The 11 tribes are Gurung, Mangar, Rai, Sunwar, Mukhia, Jogi, Thami, Yakha, Bahun, Chettri and Newar, which are also found in neighbouring Sikkim.
In 2014, he said, the West Bengal cabinet submitted to the central government “its agreement to their inclusion” as STs and, in January 2021, the “Sikkim government passed a resolution” for the same. “So, I am hopeful of an early inclusion of left-out Gorkha sub-tribes as ST”.
Talking about the demand raised by Barla, he said, “The discrimination meted out against north Bengal is not hidden from anyone. Whatever little development has happened in West Bengal has been South Bengal-centric. Despite north Bengal contributing a huge chunk of revenue, only a fraction is invested here.
“Our people living in tea gardens, cinchona gardens, forest villages, DI (district improvement) fund land are yet to get their right to parja patta (land rights), the tea garden and cinchona garden workers have been denied fair wages for generations. Be it the Congress, the CPI (M) or the TMC, all of these political parties have discriminated against the north.”
Bista said he had “full faith in our central leadership to do justice to the people of Darjeeling hills, Terai and Dooars”.
“Our party has committed to a permanent political solution, so all options are open for discussions,” he added.
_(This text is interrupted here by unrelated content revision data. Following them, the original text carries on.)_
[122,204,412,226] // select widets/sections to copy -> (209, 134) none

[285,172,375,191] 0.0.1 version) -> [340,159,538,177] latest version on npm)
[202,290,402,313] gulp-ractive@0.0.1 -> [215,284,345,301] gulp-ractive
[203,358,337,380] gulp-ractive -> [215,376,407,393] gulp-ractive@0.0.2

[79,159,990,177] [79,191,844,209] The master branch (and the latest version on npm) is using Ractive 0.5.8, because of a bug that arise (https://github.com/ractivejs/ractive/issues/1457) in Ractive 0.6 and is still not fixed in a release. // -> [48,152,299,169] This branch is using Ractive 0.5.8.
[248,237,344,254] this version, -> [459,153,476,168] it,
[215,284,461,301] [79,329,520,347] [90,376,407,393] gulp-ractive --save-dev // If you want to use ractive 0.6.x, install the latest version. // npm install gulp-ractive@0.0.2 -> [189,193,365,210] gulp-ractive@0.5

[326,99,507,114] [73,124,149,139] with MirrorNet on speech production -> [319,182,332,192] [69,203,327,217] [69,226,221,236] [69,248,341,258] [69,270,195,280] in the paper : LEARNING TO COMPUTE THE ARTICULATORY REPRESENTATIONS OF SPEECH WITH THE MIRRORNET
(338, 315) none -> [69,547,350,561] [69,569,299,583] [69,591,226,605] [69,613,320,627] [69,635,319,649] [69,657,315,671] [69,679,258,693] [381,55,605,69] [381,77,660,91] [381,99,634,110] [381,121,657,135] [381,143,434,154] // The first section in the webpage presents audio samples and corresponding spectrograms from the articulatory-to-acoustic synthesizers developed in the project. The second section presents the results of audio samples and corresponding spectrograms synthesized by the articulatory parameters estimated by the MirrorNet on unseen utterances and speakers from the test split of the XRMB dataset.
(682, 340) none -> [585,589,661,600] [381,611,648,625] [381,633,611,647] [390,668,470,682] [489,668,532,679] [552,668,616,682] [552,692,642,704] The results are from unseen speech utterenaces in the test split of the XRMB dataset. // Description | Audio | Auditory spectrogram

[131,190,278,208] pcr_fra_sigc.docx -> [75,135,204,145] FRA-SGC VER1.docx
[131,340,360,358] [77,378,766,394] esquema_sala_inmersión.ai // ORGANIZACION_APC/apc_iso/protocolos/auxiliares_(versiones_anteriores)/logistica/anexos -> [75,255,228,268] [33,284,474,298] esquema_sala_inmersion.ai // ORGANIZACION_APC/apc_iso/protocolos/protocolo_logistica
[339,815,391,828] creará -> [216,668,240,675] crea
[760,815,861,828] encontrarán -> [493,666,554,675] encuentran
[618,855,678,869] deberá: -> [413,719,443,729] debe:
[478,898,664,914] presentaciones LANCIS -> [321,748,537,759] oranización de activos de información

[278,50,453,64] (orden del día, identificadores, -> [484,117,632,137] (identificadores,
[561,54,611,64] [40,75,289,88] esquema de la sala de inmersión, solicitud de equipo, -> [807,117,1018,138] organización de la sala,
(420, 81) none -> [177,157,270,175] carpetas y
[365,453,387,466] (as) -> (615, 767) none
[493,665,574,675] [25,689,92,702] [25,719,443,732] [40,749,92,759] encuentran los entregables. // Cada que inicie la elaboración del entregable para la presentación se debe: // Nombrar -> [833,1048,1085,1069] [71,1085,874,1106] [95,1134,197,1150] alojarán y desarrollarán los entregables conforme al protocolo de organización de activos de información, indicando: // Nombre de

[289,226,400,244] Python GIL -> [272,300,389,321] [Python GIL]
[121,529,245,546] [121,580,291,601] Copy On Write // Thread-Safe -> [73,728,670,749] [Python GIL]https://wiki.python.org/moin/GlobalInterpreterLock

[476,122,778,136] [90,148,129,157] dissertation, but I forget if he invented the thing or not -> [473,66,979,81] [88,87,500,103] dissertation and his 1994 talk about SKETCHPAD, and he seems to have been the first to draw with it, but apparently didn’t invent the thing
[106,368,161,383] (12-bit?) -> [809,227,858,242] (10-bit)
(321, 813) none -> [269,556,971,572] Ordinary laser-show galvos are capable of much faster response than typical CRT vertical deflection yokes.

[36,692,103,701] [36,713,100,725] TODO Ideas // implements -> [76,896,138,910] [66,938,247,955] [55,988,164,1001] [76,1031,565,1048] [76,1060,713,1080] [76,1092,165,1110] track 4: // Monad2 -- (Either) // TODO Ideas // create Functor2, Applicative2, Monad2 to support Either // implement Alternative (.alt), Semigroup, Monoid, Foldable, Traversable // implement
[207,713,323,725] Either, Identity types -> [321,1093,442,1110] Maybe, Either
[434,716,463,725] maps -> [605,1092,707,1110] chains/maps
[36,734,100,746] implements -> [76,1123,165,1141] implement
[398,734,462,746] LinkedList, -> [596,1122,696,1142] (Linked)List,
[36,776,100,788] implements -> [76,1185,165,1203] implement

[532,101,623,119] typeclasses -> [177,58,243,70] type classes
Swaraj Thapa, a senior BJP leader, said the party is seriously considering the issue of granting ST status to the 11 hill tribes.
“There have been some issues, which are being addressed. We are holding meetings with our senior central leaders to discuss these issues and ways to resolve them as soon as possible. There are multiple aspects to these issues,” added Thapa, who used to be a senior functionary in GJM founder-president Bimal Gurung’s political think tank.
For the two factions of the GJM — GJM and GJM-II — the BJP’s promise is nothing more than a bluff.
GJM-II president Binoy Tamang cited an RTI petition filed by a Sikkim-based organisation that works for indigenous tribes — the Limbo-Tamang Voluntary Committee — with the Ministry of Home Affairs (MHA) to seek information on the Sikkim government’s proposal of classifying the 11 sub-tribes as STs.
“The government needs to amend at least five modalities under the RGI (Registrar General of India) regulations to include 11 Gorkha communities into the ST list. Has it been done yet? The Modi government should first do the requisite things and then his party members should speak on that.”
In its 18 March reply to the RTI petition, the MHA said, “The proposal of the state government of Sikkim for inclusion of 11 Gorkha communities has not been concurred by the office of RGI which is prerequisite to process further as per extant modalities followed for consideration of inclusion of a community in ST is enclosed.”
A copy of the RTI response has been accessed by ThePrint.
Bimal Gurung said the proposal has been “in the discussion stage for long”.
“They are just bluffing to get votes. They will not do anything. Mamata Banerjee rather proactively recommended it five years ago in 2016. So, the Centre has the state government’s consent too.”